In 1868, the red circle flag on a white background was recognized as the national emblem of Japan, but still unofficially. It was not until August 1999 that the flag was officially declared. Note that at the same time, the Kimi Ga Yo was considered the country's national anthem.
This flag with the sun or the red disc on a white background is the one that was later adopted by the Japanese military, commercial ships and, later, at the official level.
However, it is not the only one to float as a Japanese symbol.
The Symbol of the Red Sun
The Japanese flag with the red disc refers to the Rising Sun. Its name, Hi no Maru, designates the solar disk. This expression means "the disc of the sun".
This red disc not only represents our creature but above all the solar goddess of the Shinto Amaterasu, ancestor of the Japanese imperial lineage.
The symbol is ancient and its origin dates back to the 8th century, but it is no coincidence that this flag was first raised in 1868 when the nationalists restored power to Emperor Meiji - head of the Shinto religion - after centuries of shogun power.
At the time, it symbolized the monarchy, ancestral religion and Japanese identity. The return of the emperor even gave rise to the ban on the practice of religious syncretism, a mixture of Shintoism and Buddhism.
The other flag
The Flag of the Rising Sun or Kyokujitsu-ki, its Japanese name, has a similar red disc, but with 16 rays of the same colour coming out of it.
It is not official, but its use is widespread in the country. In fact, the two flags have been used simultaneously for centuries in conflicts.
During the 19th century, the flag of the Rising Sun became the symbol of the army. As such, it floated during the imperialist expansion of Japan, when it occupied Korea and part of China.
But during World War II, it became the flag of the navy, and its reputation changed after Japanese troops occupied much of Asia and committed atrocities against the local population.
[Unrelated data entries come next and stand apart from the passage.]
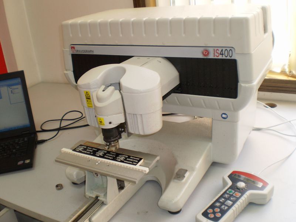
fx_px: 308
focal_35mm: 36
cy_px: 111
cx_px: 148
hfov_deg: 51.4
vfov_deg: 39.7
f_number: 3.1
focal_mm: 6.3
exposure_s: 1/30
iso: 125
Use of the Flag by the Japanese
The Japanese are still quite reluctant to use the national flag today. It is little put forward during sporting victories or national holidays. Moreover, there is no obligation to float it and its degradation is not a crime according to the law (whereas the degradation of foreign flags is one).
There is a public debate on the use of the flag, especially in schools or on national holidays. For many, it remains the flag of the time of the Great Empire of Japan, while others see it as a more general symbol.
Lucky charm and encouragement
The Japanese flag can often be found associated with many other official flags, those of prefectures, municipalities or even schools, which float side by side.
More anecdotally, the flag is sometimes used as a good luck charm: it is offered to a person with messages of encouragement and good luck arranged like rays around the central disc. Students often purchase hachimaki headbands with the red disc on them to express their determination to pass exams.
The Flag of the Japanese Navy
Like many other countries, the Japanese flag has evolved. Initially, the flag had the solar disk in the centre surrounded by 16 rays and was used by the Imperial Japanese Army. In contrast, the Imperial Japanese Navy had the same flag, but the disc was located on the left. These two flags ceased to be used at the end of World War II. In 1954, the old Imperial Japanese Navy flag was readopted by the Japan Maritime Self-Defense Force and is still in use today. The Japanese Self-Defense Force and the Japanese Ground Self-Defense Force, on the other hand, adopted a flag with a gold border and a sun disk surrounded by eight rays.
By presenting a motif almost identical to that of the standard of the Imperial Japanese Army, Japan does not facilitate its diplomatic relations with its close neighbours. In the late 2000s, several Japanese supporters hoisted the Imperial Flag during an international football match. Since then, especially for the last twenty years, South Korea has fought fiercely against the use of Kyokujitsuki, the Japanese naval flag.